Exercise description: In the entries below, find each line bearing the string "Properties" and copy it.

Records for processing:
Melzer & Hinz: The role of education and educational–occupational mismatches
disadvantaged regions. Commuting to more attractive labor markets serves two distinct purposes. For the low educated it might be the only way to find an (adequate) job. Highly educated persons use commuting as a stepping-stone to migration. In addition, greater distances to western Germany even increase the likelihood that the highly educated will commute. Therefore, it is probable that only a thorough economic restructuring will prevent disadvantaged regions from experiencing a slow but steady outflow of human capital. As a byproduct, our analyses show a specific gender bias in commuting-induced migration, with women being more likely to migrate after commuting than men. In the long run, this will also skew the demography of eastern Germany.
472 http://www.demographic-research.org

==

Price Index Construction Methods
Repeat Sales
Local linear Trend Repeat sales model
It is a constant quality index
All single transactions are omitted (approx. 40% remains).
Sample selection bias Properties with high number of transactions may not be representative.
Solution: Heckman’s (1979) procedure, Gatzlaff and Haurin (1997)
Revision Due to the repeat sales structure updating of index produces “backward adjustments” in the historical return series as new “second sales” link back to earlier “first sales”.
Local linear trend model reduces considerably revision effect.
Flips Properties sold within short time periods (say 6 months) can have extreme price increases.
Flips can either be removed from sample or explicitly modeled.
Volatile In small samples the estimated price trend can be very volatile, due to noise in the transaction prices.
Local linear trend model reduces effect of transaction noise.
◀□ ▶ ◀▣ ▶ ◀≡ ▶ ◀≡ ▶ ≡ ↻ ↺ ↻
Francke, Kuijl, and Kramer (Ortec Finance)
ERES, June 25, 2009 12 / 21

---

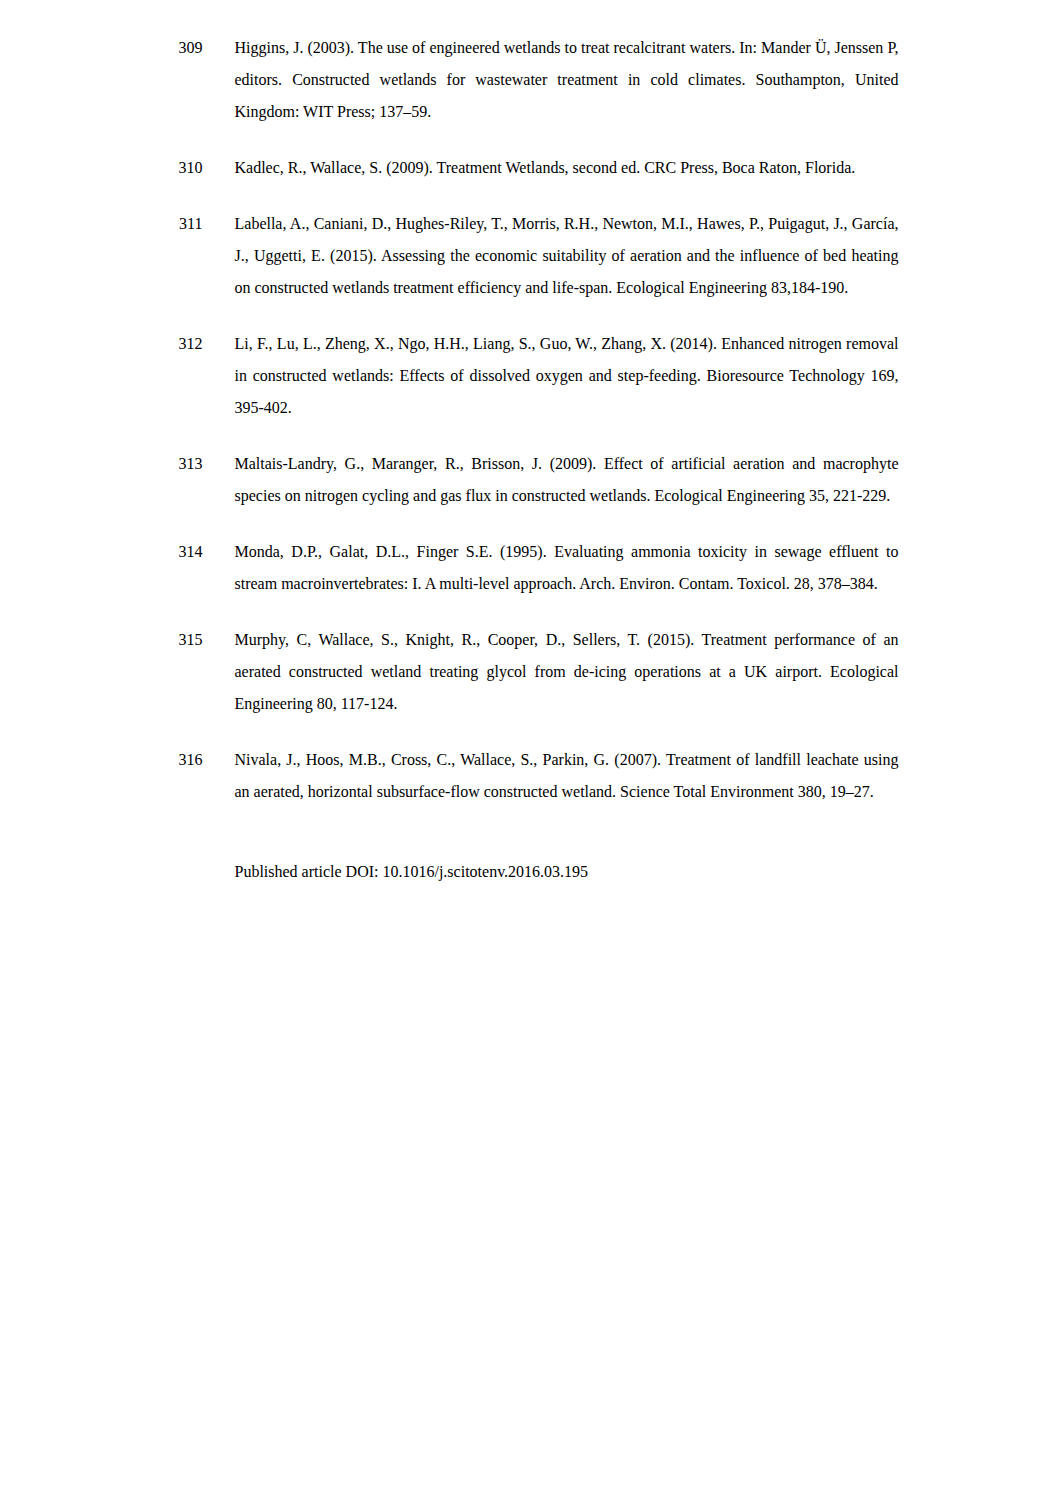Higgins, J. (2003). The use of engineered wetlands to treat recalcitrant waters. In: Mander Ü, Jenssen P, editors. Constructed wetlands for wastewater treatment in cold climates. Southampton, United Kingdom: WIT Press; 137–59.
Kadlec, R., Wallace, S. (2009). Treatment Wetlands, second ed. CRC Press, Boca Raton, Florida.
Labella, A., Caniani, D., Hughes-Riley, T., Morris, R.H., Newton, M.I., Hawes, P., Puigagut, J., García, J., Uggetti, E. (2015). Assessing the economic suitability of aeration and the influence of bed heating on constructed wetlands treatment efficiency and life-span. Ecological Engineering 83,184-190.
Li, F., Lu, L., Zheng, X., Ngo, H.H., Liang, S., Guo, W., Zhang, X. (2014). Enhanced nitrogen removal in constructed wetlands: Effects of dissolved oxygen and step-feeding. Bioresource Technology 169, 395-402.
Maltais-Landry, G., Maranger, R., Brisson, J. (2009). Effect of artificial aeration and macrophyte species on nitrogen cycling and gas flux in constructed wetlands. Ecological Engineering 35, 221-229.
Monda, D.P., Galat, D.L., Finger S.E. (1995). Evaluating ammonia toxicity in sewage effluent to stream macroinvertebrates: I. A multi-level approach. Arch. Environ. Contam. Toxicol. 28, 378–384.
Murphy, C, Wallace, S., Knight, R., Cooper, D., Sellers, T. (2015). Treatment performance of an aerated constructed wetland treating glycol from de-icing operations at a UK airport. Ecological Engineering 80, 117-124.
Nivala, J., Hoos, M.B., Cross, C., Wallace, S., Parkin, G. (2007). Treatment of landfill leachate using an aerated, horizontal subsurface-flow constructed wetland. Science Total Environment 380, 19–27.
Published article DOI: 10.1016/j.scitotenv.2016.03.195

Written solution:
Sample selection bias Properties with high number of transactions may not be representative.
Flips Properties sold within short time periods (say 6 months) can have extreme price increases.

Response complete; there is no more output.